[Data for this task]

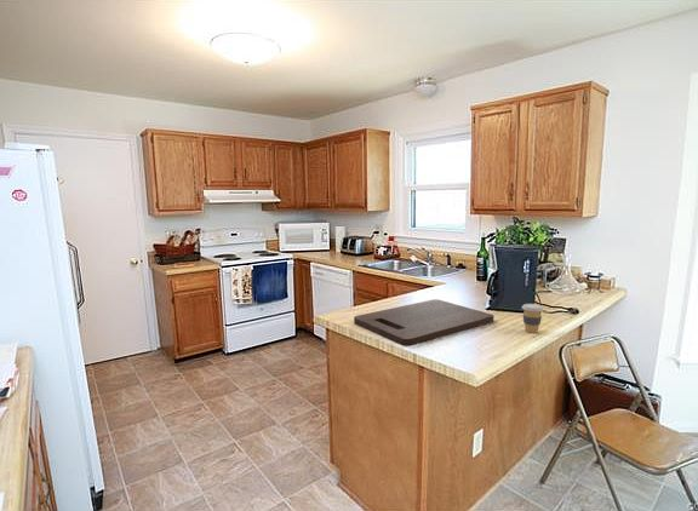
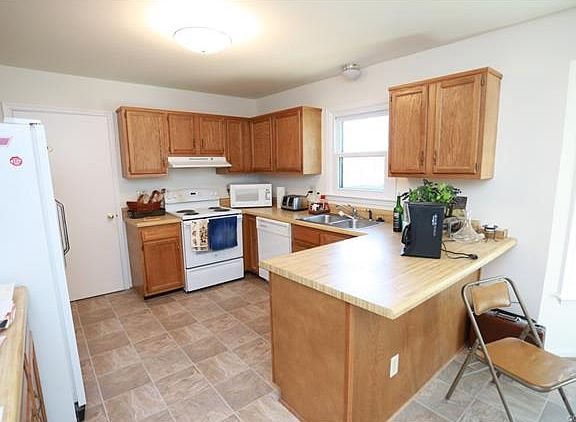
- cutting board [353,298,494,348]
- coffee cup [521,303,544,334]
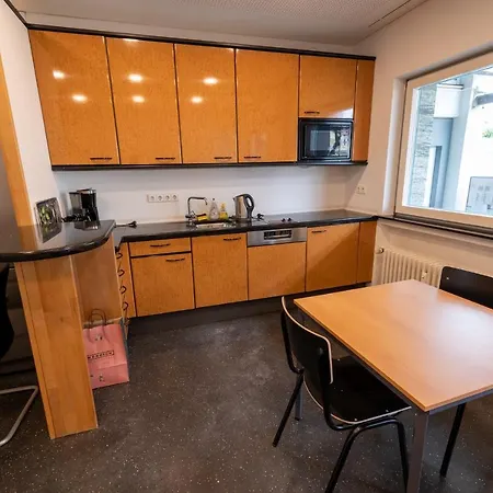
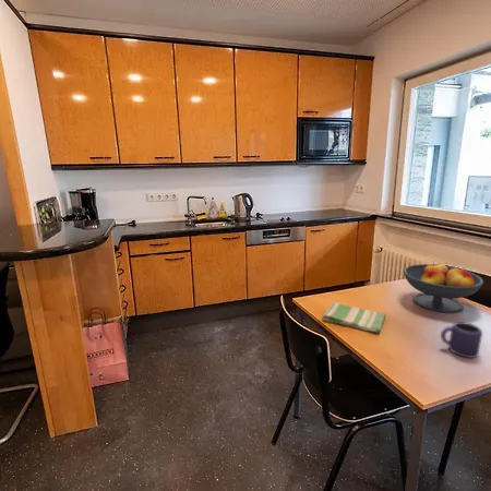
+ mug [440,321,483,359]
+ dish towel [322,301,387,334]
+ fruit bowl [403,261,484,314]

[/Data for this task]
[Data for this task]

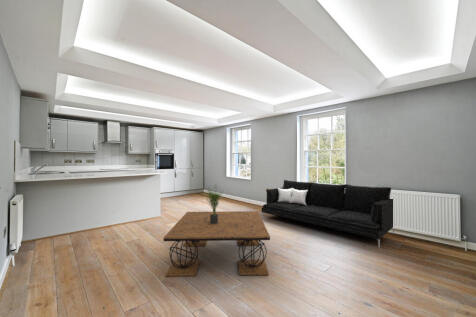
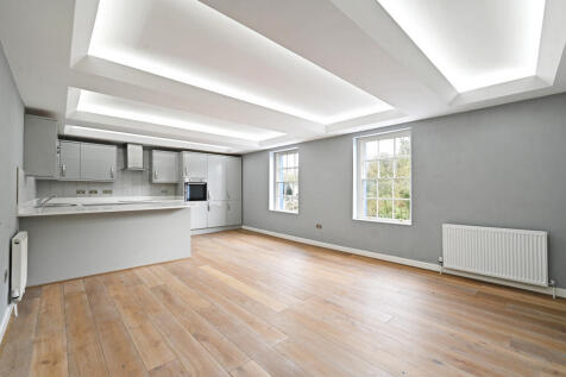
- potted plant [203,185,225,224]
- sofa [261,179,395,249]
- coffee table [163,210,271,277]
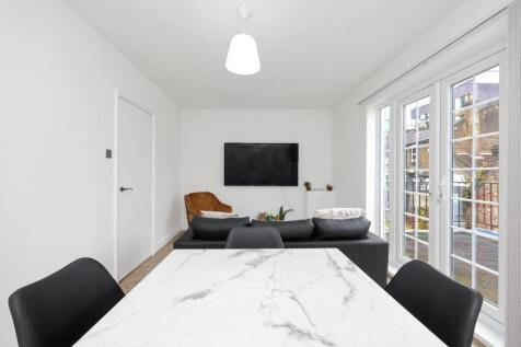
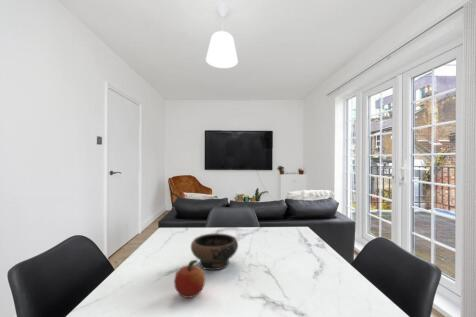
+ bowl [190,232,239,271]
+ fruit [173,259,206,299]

[/Data for this task]

Write out the lines above from the one with "- cutting board [353,298,494,348]" through the one with "fruit bowl [403,261,484,314]", ends included, exactly; no picture goes in.

_Output for this exercise_
- cutting board [353,298,494,348]
- coffee cup [521,303,544,334]
+ mug [440,321,483,359]
+ dish towel [322,301,387,334]
+ fruit bowl [403,261,484,314]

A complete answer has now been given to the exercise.